> _WHAT YOU NEED TO DO_: Please write out exactly the lines of the data below from the line holding "14: (829, 392)" through the line holding "9: (465, 639)", and leave out the rest.

Data records:
○ ○ ○ ○

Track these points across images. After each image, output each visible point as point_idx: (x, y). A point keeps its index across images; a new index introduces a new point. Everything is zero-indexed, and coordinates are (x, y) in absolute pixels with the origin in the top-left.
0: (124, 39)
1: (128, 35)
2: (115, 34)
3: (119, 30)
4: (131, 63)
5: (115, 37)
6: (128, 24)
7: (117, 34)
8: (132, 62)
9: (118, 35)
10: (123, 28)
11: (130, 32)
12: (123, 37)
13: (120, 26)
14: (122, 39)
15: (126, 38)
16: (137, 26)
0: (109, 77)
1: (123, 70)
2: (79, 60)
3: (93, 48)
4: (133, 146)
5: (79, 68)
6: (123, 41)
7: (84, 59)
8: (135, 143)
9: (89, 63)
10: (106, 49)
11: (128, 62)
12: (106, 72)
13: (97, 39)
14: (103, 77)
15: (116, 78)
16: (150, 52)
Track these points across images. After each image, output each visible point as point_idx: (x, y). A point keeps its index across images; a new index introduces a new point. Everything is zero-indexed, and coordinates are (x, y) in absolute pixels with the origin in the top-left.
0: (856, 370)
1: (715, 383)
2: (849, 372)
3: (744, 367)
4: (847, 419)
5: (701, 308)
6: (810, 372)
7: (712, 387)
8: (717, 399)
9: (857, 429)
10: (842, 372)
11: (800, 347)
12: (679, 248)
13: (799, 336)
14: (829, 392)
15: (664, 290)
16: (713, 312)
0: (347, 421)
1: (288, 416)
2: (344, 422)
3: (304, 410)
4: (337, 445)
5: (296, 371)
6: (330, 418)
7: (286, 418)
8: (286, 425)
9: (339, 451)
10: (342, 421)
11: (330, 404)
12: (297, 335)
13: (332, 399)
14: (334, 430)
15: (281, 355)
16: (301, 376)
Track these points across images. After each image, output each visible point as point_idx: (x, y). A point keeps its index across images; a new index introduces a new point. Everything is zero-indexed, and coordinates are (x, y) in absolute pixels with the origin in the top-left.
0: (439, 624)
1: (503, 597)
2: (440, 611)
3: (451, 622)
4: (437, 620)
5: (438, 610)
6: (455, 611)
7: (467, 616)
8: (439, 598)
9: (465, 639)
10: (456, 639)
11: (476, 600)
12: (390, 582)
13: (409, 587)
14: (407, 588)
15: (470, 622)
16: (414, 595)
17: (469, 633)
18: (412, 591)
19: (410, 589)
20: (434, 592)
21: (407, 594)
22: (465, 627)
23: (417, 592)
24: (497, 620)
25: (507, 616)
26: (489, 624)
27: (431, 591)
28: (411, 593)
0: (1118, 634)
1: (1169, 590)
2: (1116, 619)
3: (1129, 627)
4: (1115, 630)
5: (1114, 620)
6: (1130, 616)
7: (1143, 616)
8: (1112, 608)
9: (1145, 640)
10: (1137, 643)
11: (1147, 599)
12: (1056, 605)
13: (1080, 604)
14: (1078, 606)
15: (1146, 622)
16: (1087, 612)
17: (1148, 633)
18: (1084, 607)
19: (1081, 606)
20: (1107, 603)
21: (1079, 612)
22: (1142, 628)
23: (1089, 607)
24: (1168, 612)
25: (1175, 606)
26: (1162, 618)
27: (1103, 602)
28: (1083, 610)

○ ○ ○ ○

> _OUTPUT OF THE TASK_:
14: (829, 392)
15: (664, 290)
16: (713, 312)
0: (347, 421)
1: (288, 416)
2: (344, 422)
3: (304, 410)
4: (337, 445)
5: (296, 371)
6: (330, 418)
7: (286, 418)
8: (286, 425)
9: (339, 451)
10: (342, 421)
11: (330, 404)
12: (297, 335)
13: (332, 399)
14: (334, 430)
15: (281, 355)
16: (301, 376)
Track these points across images. After each image, output each visible point as point_idx: (x, y). A point keeps its index across images; a new index introduces a new point. Everything is zero-indexed, and coordinates are (x, y) in absolute pixels with the origin in the top-left.
0: (439, 624)
1: (503, 597)
2: (440, 611)
3: (451, 622)
4: (437, 620)
5: (438, 610)
6: (455, 611)
7: (467, 616)
8: (439, 598)
9: (465, 639)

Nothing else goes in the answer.